New Movies: The Pirates: Band of Misfits

By now we've come to expect a certain (high) level of quality from Aardman Animation—after all, these were the animated movies we started watching back in the 1990s, well before we had kids, when the company was dominating the animated short category at the Oscars. With rare exceptions, though, we've also come to expect Wallace and Gromit, and films like Chicken Run that defied that expectations, while perfectly well executed, always seemed to me to be missing that little spark of wacky Brit inspiration that puts the W&G oeuvre over the top. (Perhaps it's unfair to hold a studio to the standard of its very highest work, when that standard is rarely matched by anyone else either—but I do the same thing to Pixar, too. So I'm consistent!)

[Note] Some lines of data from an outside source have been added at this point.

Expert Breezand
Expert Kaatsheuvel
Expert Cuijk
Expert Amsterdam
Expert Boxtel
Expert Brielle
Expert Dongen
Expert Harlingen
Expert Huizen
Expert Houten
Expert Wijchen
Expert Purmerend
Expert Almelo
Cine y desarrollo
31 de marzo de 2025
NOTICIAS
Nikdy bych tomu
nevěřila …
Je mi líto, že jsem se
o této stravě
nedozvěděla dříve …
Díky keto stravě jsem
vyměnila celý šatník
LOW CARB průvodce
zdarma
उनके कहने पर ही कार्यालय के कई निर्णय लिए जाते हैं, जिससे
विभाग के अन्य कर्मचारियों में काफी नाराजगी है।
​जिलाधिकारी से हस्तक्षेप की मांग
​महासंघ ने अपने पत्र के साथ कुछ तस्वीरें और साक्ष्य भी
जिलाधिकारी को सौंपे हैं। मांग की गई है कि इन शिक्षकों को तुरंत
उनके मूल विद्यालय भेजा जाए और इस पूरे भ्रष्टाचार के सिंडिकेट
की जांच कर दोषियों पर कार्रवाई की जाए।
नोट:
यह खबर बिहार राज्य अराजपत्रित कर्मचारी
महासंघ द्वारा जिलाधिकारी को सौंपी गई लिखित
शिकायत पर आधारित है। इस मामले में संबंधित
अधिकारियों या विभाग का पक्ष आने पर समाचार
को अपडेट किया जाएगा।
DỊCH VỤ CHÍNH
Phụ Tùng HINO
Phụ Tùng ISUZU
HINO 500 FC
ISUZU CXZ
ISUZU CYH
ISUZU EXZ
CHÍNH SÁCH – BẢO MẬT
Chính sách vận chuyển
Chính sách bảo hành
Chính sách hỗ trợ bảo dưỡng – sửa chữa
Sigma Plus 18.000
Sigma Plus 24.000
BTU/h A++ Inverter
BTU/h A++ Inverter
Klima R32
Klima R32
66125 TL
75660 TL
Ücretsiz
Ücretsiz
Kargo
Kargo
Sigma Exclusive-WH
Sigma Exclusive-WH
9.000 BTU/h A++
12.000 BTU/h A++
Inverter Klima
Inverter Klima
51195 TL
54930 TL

So when I saw the previews for The Pirates: Band of Misfitsa movie whose visual style was so clearly Aardman's that the credit was unnecessary—I wasn't so sure about it. My kids, however, had no such qualms—the preview had them at "Ghost ship—ooooooooh!"—and so we marched off to see it at the first opportunity. (We are not yet familiar with the book series by Gideon Defoe upon which the movie is based, though I'm thinking now we ought to become so shortly!)

The boys—veteran W&G fans themselves, I should add—could hardly have had a better time. And, grudgingly at first, neither could we, really: The story of the titular barely competent buccaneers and their captain—actually named the Pirate Captain and voiced by Hugh Grant in his best polite-English-discomfort mode—as they try to win the coveted Pirate of the Year trophy is silly, sure, but only in the manner of Aardman tradition. (After all, it's not like Wallace and Gromit's battle against the Were-Rabbit was exactly free of silliness.)

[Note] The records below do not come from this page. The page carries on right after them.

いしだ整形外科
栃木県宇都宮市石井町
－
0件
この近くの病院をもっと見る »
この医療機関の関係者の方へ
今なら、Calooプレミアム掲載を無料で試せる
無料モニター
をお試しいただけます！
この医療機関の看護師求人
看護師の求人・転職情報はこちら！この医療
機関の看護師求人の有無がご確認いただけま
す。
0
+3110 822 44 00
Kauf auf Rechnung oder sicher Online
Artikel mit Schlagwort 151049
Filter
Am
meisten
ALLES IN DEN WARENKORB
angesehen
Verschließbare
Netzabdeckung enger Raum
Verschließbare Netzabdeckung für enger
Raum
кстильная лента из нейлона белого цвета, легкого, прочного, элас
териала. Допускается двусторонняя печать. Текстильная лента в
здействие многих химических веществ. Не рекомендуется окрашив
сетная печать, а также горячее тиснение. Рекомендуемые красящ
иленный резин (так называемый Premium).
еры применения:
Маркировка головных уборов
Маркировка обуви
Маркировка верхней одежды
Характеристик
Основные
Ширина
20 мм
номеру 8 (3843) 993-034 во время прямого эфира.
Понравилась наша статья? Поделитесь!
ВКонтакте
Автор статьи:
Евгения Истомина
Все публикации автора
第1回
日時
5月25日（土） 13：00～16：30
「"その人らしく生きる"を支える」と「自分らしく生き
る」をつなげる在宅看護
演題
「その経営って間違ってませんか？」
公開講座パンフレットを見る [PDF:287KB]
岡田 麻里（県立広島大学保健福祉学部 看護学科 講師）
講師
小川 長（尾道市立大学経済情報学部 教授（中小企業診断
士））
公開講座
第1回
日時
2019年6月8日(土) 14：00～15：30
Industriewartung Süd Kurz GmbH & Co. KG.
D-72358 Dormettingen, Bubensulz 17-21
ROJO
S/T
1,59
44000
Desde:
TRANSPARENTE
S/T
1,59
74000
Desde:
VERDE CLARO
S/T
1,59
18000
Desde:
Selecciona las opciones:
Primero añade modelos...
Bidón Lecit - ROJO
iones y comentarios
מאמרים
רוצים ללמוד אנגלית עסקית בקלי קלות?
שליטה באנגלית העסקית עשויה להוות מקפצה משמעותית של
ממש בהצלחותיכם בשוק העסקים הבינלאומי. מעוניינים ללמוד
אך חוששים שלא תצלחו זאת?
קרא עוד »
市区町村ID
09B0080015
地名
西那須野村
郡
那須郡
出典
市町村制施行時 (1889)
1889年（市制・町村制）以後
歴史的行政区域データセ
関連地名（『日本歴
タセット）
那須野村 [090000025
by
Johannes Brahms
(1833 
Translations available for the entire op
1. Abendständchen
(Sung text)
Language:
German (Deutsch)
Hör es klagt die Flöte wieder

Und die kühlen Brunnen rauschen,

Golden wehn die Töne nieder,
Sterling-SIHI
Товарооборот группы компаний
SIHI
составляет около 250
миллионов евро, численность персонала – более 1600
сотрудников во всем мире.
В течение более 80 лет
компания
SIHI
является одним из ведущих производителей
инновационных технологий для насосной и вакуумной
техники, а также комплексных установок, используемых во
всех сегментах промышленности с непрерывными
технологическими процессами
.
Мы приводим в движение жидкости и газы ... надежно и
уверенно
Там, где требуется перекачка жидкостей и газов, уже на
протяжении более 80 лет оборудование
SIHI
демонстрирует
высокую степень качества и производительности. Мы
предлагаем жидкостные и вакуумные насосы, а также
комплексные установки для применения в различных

And, like the studio's previous work, all sorts of cleverness for parents is baked into the silly, including the inclusion of a young, corruptible Charles Darwin (voiced by David Tennant) and a supervillainous Queen Victoria (the always marvelous Imelda Staunton) as major characters. For those of us missing the Buster Keaton-ish silent expressiveness of Gromit, there's even a similarly put-upon monkey named Mister Bobo that's been trained by Darwin as a butler (see above re: silly), whose deadpan communications via beautifully scripted written cards are hysterically funny.

Do I worry that I will need to clear up someday with my sons that Queen Victoria did not, as far as we are aware, chair an evil secret society that enjoyed capturing and eating endangered species? (Or, for that matter, that Darwin was not, as far as we know, romantically infatuated with that queen?) Yes. But will that be worth the rolling giggles I saw both my sons helplessly indulging in as they watched the film, some of which my wife and I were indulging in ourselves? I'd have to say yes as well.